Please give the entries below again exactly, omitting every picture.

Saved entries
━━━━━━━━━━━━━━━━

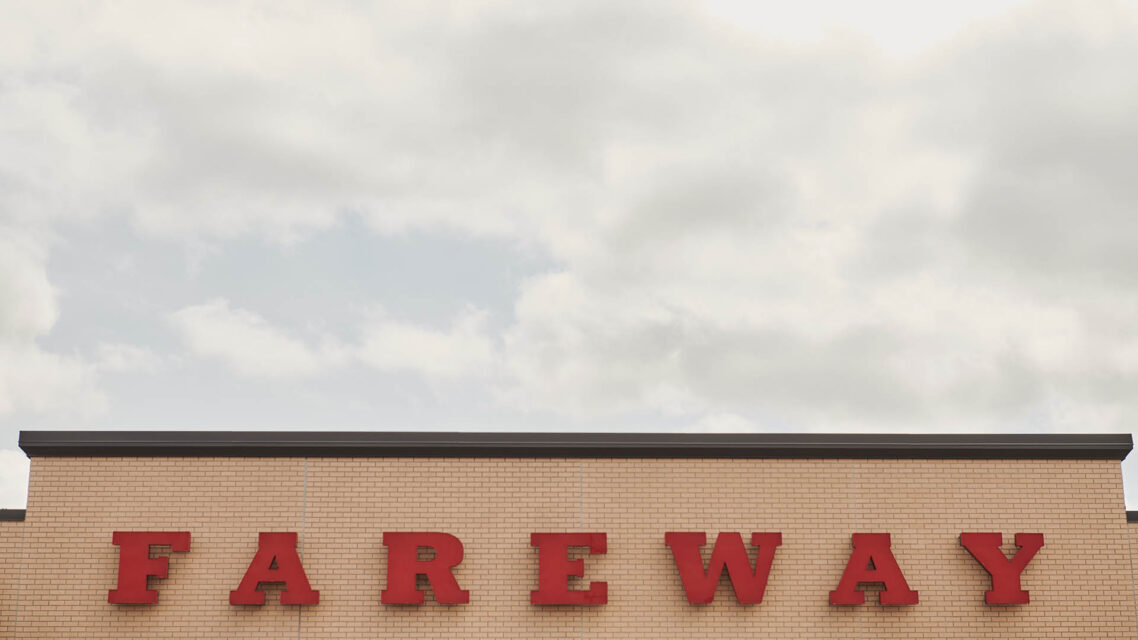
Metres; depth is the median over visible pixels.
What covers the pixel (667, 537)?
letter
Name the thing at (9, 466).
sky
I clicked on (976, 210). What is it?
cloud
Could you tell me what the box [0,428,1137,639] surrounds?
brick building
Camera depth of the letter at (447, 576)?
21.91 m
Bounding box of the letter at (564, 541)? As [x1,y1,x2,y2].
[529,533,607,605]
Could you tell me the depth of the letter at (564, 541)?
21.80 m
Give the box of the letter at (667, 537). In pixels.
[665,532,779,605]
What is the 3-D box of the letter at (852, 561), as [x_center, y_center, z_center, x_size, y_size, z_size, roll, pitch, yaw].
[3.715,2.941,22.210,1.096,0.862,0.435,0,-18,-2]
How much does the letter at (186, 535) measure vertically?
0.824 m
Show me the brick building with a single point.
(392, 480)
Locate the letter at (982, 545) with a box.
[961,533,1043,604]
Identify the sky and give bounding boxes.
[1,0,1136,521]
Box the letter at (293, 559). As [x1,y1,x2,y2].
[228,533,317,606]
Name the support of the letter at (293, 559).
attached to the brick building
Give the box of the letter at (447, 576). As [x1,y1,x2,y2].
[382,533,465,605]
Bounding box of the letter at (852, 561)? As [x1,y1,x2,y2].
[829,534,920,607]
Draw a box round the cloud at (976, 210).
[0,1,1137,435]
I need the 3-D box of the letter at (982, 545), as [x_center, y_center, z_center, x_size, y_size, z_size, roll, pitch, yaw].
[5.335,2.917,22.334,0.969,0.848,0.427,0,-18,-2]
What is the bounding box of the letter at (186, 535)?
[109,532,191,604]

━━━━━━━━━━━━━━━━

__Exercise response__.
Metres; depth is the median over visible pixels.
What covers the pixel (667, 537)?
letter
Name the thing at (9, 466).
sky
I clicked on (976, 210). What is it?
cloud
Could you tell me what the box [0,428,1137,639] surrounds?
brick building
Camera depth of the letter at (447, 576)?
21.91 m
Bounding box of the letter at (564, 541)? As [x1,y1,x2,y2].
[529,533,607,605]
Could you tell me the depth of the letter at (564, 541)?
21.80 m
Give the box of the letter at (667, 537). In pixels.
[665,532,779,605]
What is the 3-D box of the letter at (852, 561), as [x_center, y_center, z_center, x_size, y_size, z_size, roll, pitch, yaw].
[3.715,2.941,22.210,1.096,0.862,0.435,0,-18,-2]
How much does the letter at (186, 535) measure vertically?
0.824 m
Show me the brick building with a single point.
(392, 480)
Locate the letter at (982, 545) with a box.
[961,533,1043,604]
Identify the sky and give bounding boxes.
[1,0,1136,521]
Box the letter at (293, 559). As [x1,y1,x2,y2].
[228,533,317,606]
Name the support of the letter at (293, 559).
attached to the brick building
Give the box of the letter at (447, 576). As [x1,y1,x2,y2].
[382,533,465,605]
Bounding box of the letter at (852, 561)? As [x1,y1,x2,y2].
[829,534,920,607]
Draw a box round the cloud at (976, 210).
[0,1,1137,435]
I need the 3-D box of the letter at (982, 545), as [x_center, y_center, z_center, x_size, y_size, z_size, roll, pitch, yaw].
[5.335,2.917,22.334,0.969,0.848,0.427,0,-18,-2]
What is the bounding box of the letter at (186, 535)?
[109,532,191,604]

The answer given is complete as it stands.